**Task goal**:
Rewrite the passage of the binary insertion sort text that begins at the words "The sorting problem" and ends after the words "searching where required.", putting "medal" in place of "coin".

--- Extract ---

Binary Insertion Sort & Minimum Comparison Sorting

In the early days of computing when computer science practitioners worked in incredibly resource constrained environments, and the vast tomes of research into efficient sorting had yet to be composed and algorithmic complexity was still in its infancy much research was done in to deriving sorting algorithms that performed their task with the minimum number of comparisons possible.

For some data types, such as strings, where multiple individual comparisons are conducted to perform the overall comparison finding an algorithm that performs the minimum number of them can yield a decent increase in performance. It is from this branch of research that binary insertion sort arose.

In this post I will be going over the binary insertion sort algorithm, and discuss why its not quite the magical sorting bullet that programmers hoped it to be at the time.

Insertion Sort

Insertion sort has long been recognized as the “fastest of the slow” sorting algorithms, that is, while it is in the same class of algorithms as bubble sort and selection sort it outperforms both by a decent margin. Insertion sort works by splitting the array into sorted and un sorted segments, and values from the unsorted portion are inserted into the sorted portion in the proper order 1 by 1.

template <class T>
void insertionsort(T a[], int l, int r) {
    for (int i = l; i < r; i++) {
        int j = i; T v = a[i];
        while (j > l && a[j - 1] > v) {
            a[j] = a[j - 1];
            j--;
        }
        a[j] = v;
    }
}

The inner loop or insertion sort is comprised of a linear search for the proper insertion point, shifting array items over as needed. Binary Insertion sort makes use of – surprise! – binary search to find the insertion position.

Finding Insertion Positions With Binary Search

The sorting problem and the searching problem are in some aspects, opposite sides of the same coin. If searching can be sped up by sorting then it follows that we should be able to speed up sorting can by efficient searching where required.

template <class T>
int binary_search(T a[], int l, int r, T k) {
    while (l <= r) {
        int m = l+(r-l)/2;
        if (k < a[m]) { r = m - 1; }
        else if (k > a[m]) { l = m + 1; }
else { return m; }
    }
    return l;
}

Under normal circumstances, binary search would return some kind of “not found” flag on a search miss. By changing binary search so that it returns the last-used ‘left’ value before terminating it returns the array position where the value being searched for should be inserted!

--- Recorded data ---

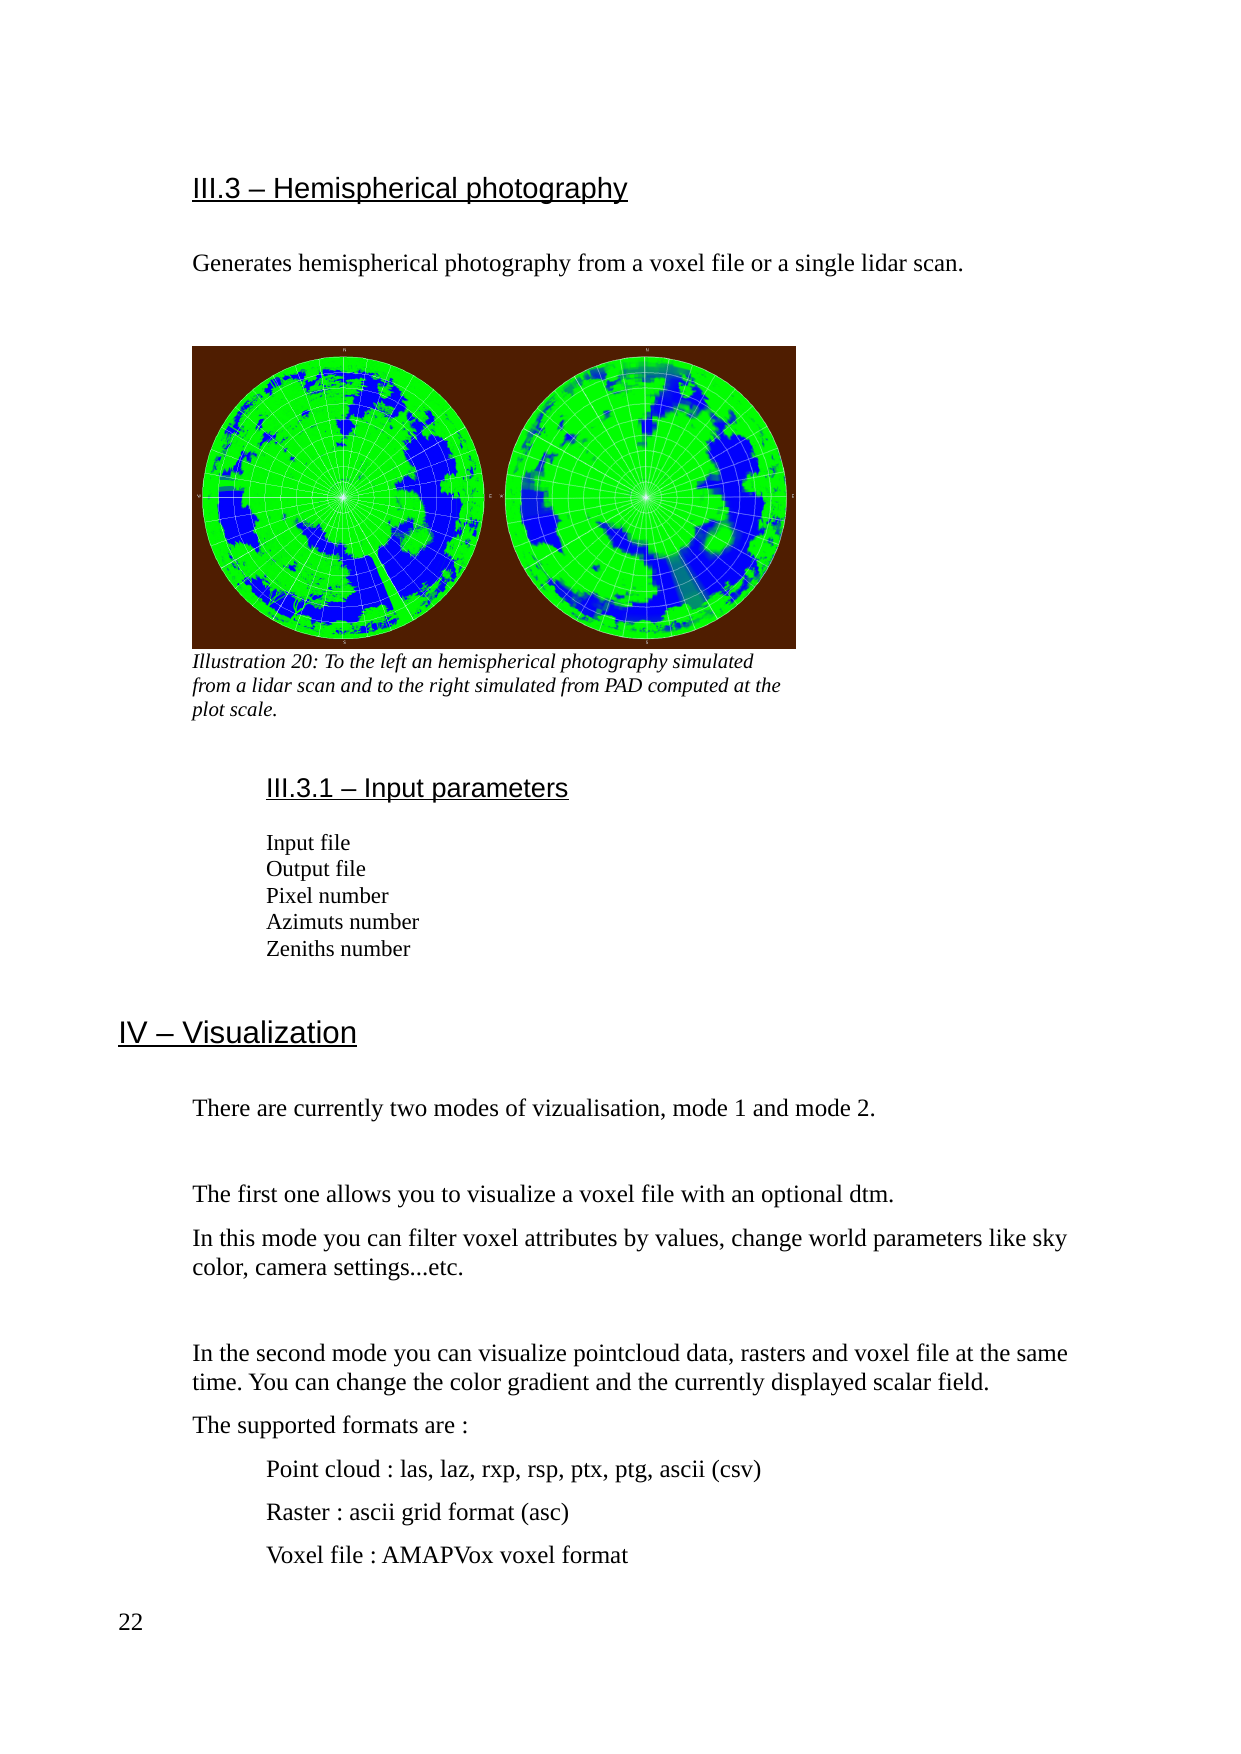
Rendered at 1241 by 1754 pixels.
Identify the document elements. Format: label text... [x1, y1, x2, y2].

---

**Response**:
The sorting problem and the searching problem are in some aspects, opposite sides of the same medal. If searching can be sped up by sorting then it follows that we should be able to speed up sorting can by efficient searching where required.